Significance: This project is important because it sheds light on the ways in which ostensibly positive and uniform technologies of conservation governance succeed in simplifying livelihood production practices and the categorization of people and places. These technologies, coupled with coercive wildlife management policies, exacerbate vulnerability to social produced hazards.
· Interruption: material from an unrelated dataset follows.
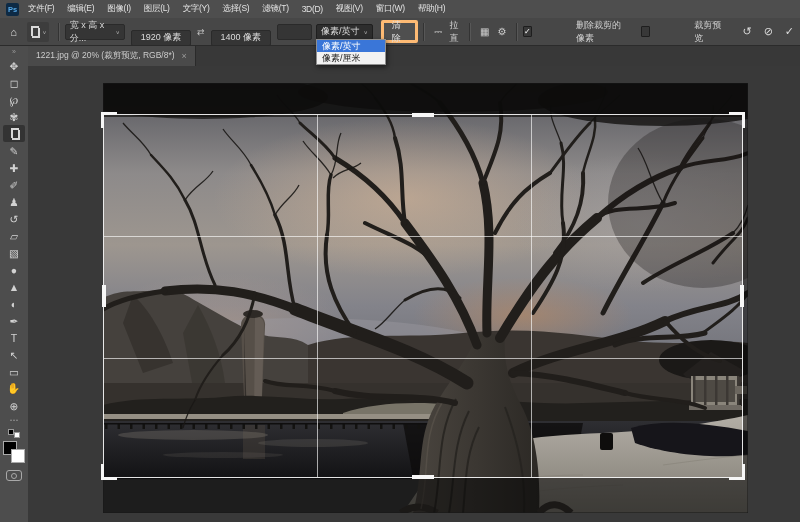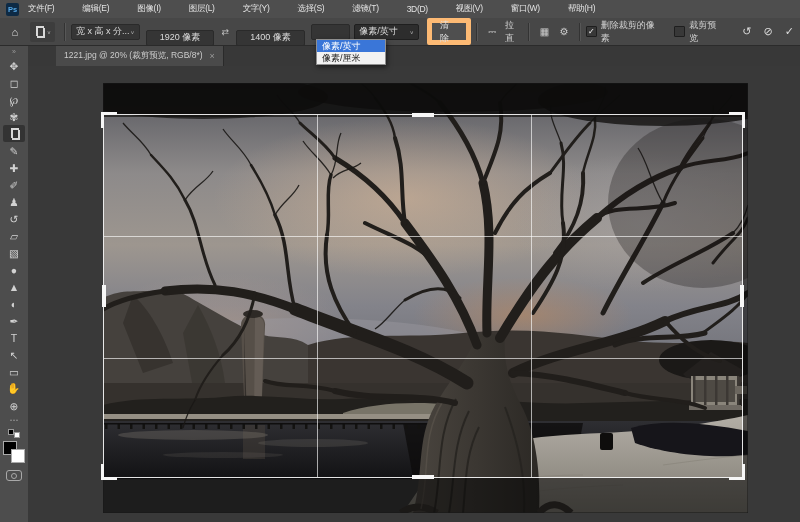"文件(F)" .menu-item { margin-right: 28px -> 13px }
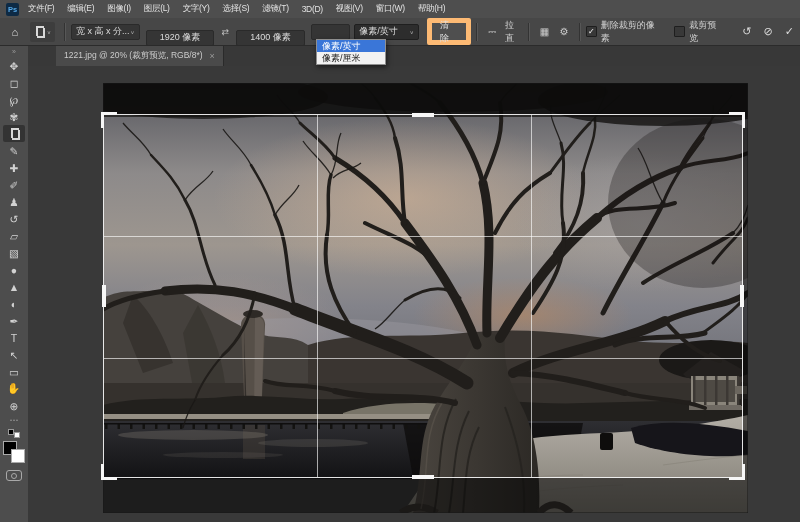"清除" .btn { border: 5px solid #fdba74 -> 3px solid #fdba74 }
Outcomes: This project sought to understand how, where, when and under what conditions the State relies on technologies of conservation governance such as electric fences, two-way radios, infra-red cameras and other mobile and immobile objects to combat threats to biodiversity in wildlife-rich landscapes. Though case studies from protected areas in Kenya, key wildlife officials such as rangers and game wardens work with donor agencies to facilitate the implementation of these technologies as key “silver-bullet” solutions to long-standing conservation failures. In one case, the construction of a fixed electric fence around an entire protected areas serves to further limit local peoples interactions with the forest, casting them as agents of deforestation without placing local peoples’ interactions within a historical or cultural context. The fence is therefore the technological product of state failures to understand how local peoples have interacted with landscapes that embody their cultural and environmental history in place.
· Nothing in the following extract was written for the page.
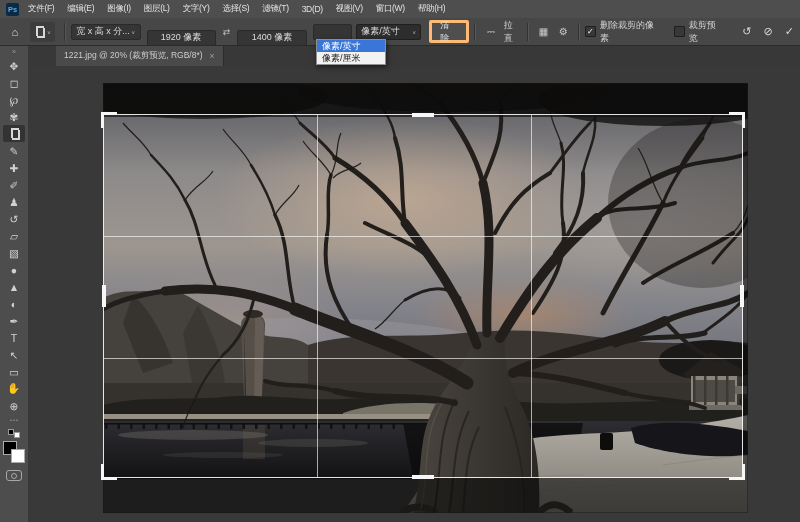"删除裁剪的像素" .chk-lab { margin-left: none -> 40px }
In the second case study, the implementation of mobile two-ways radio systems in large protected areas was used to report the presence of illegal cattle grazing which are thought to influence the density and distribution of wildlife. These sighting of wildlife are communicated through a wide network of driver-guides, rangers, and protected area managers. In each instance of transmission between these agents, information regarding the herd owner, size of the herd, the location of the herd and how best to deal with the offenders is made available instantaneously, and fines are levied on herd owners. Such instant communication flows oversimplify the nature of livestock movements and similarly fail to understand the broader contexts for these “transgressions”. Thus the fixed electric fence and mobile radio serve to reinforce popular but incorrect understandings of local peoples’ interactions with the environment, without placing these technologies within wider or denser networks of interaction.